As I mentioned in yesterday’s post, I’m reading Tillie Olsen’s book Silences. In it she writes, “In the twenty years I bore and reared my children, usually had to work on a paid job as well, the simplest circumstances for creation did not exist. Nevertheless writing, the hope of it, was ‘the air I breathed, so long as I shall breathe at all.’ In that hope, there was conscious storing, snatched reading, beginnings of writing, and always “the secret rootlets of reconnaissance.”
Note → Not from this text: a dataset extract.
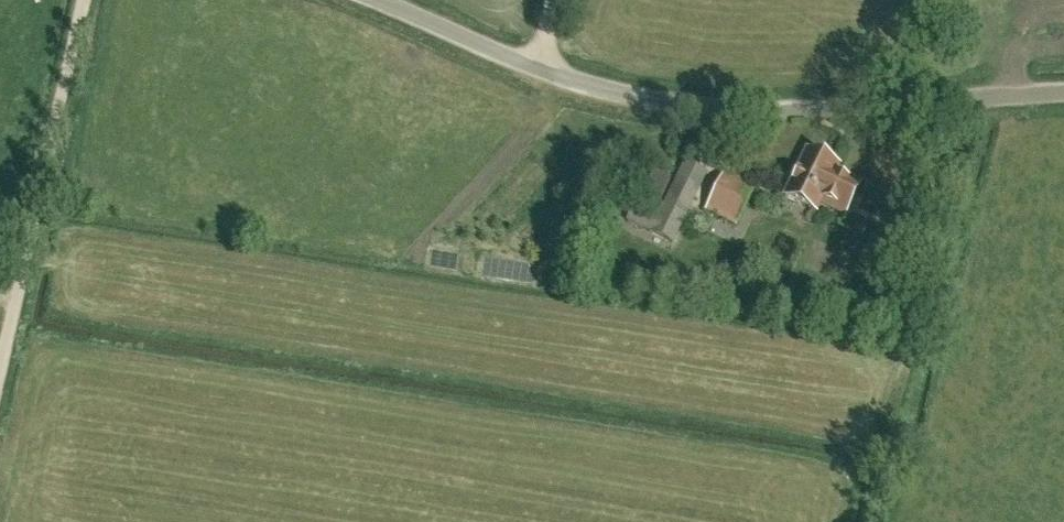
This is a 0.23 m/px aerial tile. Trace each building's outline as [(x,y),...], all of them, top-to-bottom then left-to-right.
[(835,172),(838,166),(808,151),(785,197),(815,212),(820,201),(846,214),(860,184),(835,172)] [(736,224),(755,187),(724,172),(706,210),(736,224)] [(670,180),(654,173),(642,197),(658,204),(670,180)] [(658,216),(659,217),(680,227),(696,195),(673,185),(658,216)] [(658,216),(635,204),(627,220),(651,232),(659,217),(658,216)]
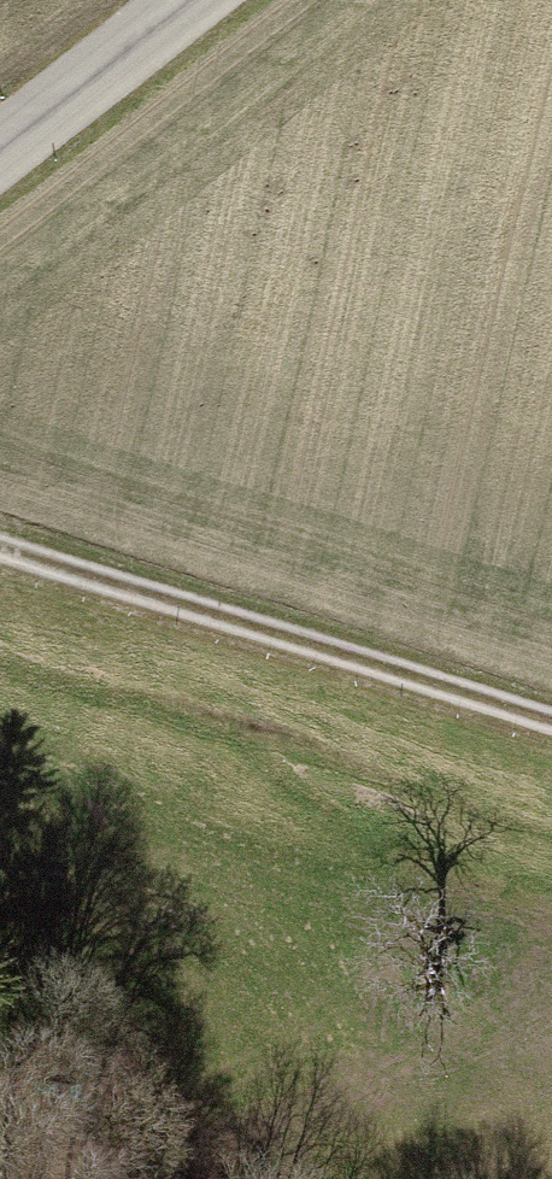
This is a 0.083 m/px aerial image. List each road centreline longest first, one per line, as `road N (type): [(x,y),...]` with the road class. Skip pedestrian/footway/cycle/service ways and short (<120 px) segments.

This is how I write these days. This is how I get it done. I was proofing my graduate program’s alumni newsletter when one of the articles discussed writing while raising children. The author of the article, who is a fellow Spalding graduate who I don’t know personally, gave wonderful tips on how to manage parenting and a writing career. She referenced Silences. That’s when the light bulb went on. I knew I’d seen the title in my personal library, but I hadn’t yet set about reading the book, so I pulled it from my shelf and have begun. It’s the perfect book to be reading now that my novel is so near finished and I’m struggling to find time to get those last edits done. It’s the perfect book to let me know I must keep going, must keep scrapping for bits of time.
Well, I’d better go put my quiet time to good use while the red room is still quiet.